Thursday, April 03, 2008

My gay husband: why it took so long for me to leave him

The London Times has what I view as both a sad and yet also interesting article (http://women.timesonline.co.uk/tol/life_and_style/women/relationships/article3667964.ece). The piece looks at the situation of a woman who discovered that her husband was gay 20 years ago and decided to stay with him. Now she after 20 years she is leaving him and her story - to me - shows the futility of marriages where one spouse is gay. Whether closeted or not and whether or not the gay spouse is in deep denial, ultimately, at some point in time the marriage will not survive. Or at least not in the guise of any honest and true marriage. As I have said many times, I deem my children the most important accomplishment of my life and I am ever so proud of them. Yet, I cannot but have bitter sweet thoughts about my otherwise ill-fated marriage. Ill-fated because I was trying so desperately to be what I was not and in the end I just could not do it any longer. My heart goes out to both parties to the marriage in this article since I can understand both points of view. Here are some highlights:


Maybe the simplest way of looking at the separation is to think of it as part of an evolving process. First there was your revelation that you were gay (which took me many years to accept), then, later, our decision to combine your need for liberty and a degree of licence with your determination to remain at the core of the family. This led to your move away to live in London during the week and our children and friends accepted the explanation that you were under pressure at work. But the truth of course left me with all kinds of imaginings: what were you doing, who had you been with when you came home to me on a Friday night?

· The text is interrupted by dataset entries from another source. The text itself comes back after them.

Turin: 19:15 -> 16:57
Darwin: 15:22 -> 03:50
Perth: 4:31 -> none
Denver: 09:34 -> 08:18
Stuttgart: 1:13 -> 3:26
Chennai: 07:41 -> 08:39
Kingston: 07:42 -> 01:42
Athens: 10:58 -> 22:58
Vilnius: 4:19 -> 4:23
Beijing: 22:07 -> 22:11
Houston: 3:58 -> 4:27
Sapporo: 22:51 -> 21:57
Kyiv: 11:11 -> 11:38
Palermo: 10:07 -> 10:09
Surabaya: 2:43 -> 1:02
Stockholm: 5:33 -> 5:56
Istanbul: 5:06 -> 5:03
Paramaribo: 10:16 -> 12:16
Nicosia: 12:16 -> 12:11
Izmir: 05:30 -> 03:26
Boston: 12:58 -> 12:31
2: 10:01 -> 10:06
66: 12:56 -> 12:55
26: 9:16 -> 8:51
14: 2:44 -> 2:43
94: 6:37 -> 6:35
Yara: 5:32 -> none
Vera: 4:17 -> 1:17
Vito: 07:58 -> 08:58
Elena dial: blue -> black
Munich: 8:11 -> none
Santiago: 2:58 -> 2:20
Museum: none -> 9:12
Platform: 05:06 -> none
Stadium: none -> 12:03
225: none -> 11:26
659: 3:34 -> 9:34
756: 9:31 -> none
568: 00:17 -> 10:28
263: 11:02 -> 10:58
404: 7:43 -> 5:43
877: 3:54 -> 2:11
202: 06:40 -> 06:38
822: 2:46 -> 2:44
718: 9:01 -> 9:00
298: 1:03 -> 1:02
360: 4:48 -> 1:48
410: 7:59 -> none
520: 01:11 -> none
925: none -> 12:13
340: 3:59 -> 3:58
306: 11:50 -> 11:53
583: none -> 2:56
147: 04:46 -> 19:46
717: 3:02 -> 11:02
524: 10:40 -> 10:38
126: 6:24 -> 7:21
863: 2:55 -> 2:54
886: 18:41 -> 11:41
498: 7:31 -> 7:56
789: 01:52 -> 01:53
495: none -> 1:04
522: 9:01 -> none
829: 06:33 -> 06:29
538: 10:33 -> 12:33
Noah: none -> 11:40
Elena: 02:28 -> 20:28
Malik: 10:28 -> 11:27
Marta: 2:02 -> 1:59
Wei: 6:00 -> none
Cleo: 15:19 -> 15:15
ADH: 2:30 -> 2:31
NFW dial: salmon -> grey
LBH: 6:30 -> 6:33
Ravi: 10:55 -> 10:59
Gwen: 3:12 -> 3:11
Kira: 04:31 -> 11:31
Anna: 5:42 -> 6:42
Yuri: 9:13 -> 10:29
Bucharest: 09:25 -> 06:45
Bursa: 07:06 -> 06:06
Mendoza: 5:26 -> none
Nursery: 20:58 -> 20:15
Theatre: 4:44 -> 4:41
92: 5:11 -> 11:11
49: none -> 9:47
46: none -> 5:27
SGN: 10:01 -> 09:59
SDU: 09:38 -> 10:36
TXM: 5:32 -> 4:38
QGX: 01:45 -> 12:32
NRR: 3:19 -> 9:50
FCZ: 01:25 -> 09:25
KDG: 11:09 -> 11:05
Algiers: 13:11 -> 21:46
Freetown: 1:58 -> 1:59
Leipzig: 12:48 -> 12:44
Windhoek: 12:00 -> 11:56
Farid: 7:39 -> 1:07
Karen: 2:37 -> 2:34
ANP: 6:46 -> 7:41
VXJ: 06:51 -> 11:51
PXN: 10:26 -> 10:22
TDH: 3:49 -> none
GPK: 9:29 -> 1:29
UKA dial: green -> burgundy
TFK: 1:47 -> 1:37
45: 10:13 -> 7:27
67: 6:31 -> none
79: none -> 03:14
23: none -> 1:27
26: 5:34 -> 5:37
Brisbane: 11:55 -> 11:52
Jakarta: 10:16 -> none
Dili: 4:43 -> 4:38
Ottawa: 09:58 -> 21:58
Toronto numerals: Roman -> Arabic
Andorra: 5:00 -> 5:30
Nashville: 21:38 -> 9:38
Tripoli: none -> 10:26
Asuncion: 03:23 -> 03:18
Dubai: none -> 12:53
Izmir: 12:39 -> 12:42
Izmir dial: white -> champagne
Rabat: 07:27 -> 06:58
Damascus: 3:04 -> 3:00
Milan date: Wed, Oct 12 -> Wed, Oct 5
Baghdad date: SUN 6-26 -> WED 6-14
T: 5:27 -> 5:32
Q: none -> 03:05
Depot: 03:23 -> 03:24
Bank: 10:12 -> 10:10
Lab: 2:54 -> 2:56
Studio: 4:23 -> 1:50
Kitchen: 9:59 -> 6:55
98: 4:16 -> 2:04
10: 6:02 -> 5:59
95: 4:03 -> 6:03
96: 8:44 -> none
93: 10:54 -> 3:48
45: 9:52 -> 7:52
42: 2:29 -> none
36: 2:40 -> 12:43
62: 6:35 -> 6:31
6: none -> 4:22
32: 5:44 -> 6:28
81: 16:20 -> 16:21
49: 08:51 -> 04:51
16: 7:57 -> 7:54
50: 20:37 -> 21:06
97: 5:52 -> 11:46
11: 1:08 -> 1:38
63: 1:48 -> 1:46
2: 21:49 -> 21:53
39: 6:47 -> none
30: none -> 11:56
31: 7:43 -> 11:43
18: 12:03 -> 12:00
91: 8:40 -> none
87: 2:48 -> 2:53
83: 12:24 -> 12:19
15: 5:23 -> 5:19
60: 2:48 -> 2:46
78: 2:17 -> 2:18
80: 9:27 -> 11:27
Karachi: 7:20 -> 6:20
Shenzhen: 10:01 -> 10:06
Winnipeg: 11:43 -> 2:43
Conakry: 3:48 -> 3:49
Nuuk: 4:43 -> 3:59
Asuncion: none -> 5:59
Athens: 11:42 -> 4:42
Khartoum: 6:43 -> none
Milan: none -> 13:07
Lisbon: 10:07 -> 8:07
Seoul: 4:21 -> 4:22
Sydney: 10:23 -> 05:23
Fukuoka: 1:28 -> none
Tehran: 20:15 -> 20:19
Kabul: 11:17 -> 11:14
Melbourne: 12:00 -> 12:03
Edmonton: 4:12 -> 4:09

As time passed and you established yourself as part of the gay community, your weekends at home became a moveable feast and emotionally you withdrew from me, no longer showing the same interest in my thoughts or feelings; my internal life. That was inevitable, I now see. And yet I felt I remained on your radar from habit, guilt, or as a refuge from your frequent emotional turmoil, drawing me in whether I liked it or not.




Somehow we had to deconstruct our notion of what a marriage is and create a relationship that could accommodate who we had become. I had to convince myself that your “other life” was only a threat to me if I allowed it to be; but this turned out to be a persistently difficult exercise and one that provoked frequent fiery discussion. You are an extremely honest person;

Over the years we have tried to establish boundaries - you would continue to join in family occasions and to share our social life as a couple; I would meet and enjoy the company of your gay friends - although never the ones you were emotionally involved with. At the mixed parties we attended together you would occasionally forget which persona you inhabited - comfortably married spouse or gay social butterfly - with sometimes comical results.

The need to walk the line between preserving our life together and respecting your separate one has eventually proved too difficult. I am tired of treading on eggshells, trying to avoid any hint of possessiveness or pressure. I might ask if you were free to accept a dinner invitation to both of us from old friends and you would not want to commit, preferring to remain open to other possibilities, finding the division of loyalties irksome. Accommodating each other comes at too high an emotional price for both of us. So, what else is there, except friendship?


I'll never forget what a loving father and caring husband you were - and are still. Not all wives can say that. I hope I can now tuck the past away, beat back any resentment and concentrate on forming a close friendship with you for our own sakes and for our children and grandchildren. I don't expect you to agree with or accept what I've said as your perspective must be very different. Even so. I hope what I've expressed is viewed neither as critical of you, nor insensitive to your heroic efforts to be true to yourself and supportive of me. What has partly sustained our relationship for such a long time has been a sincere attempt to understand our respective difficulties.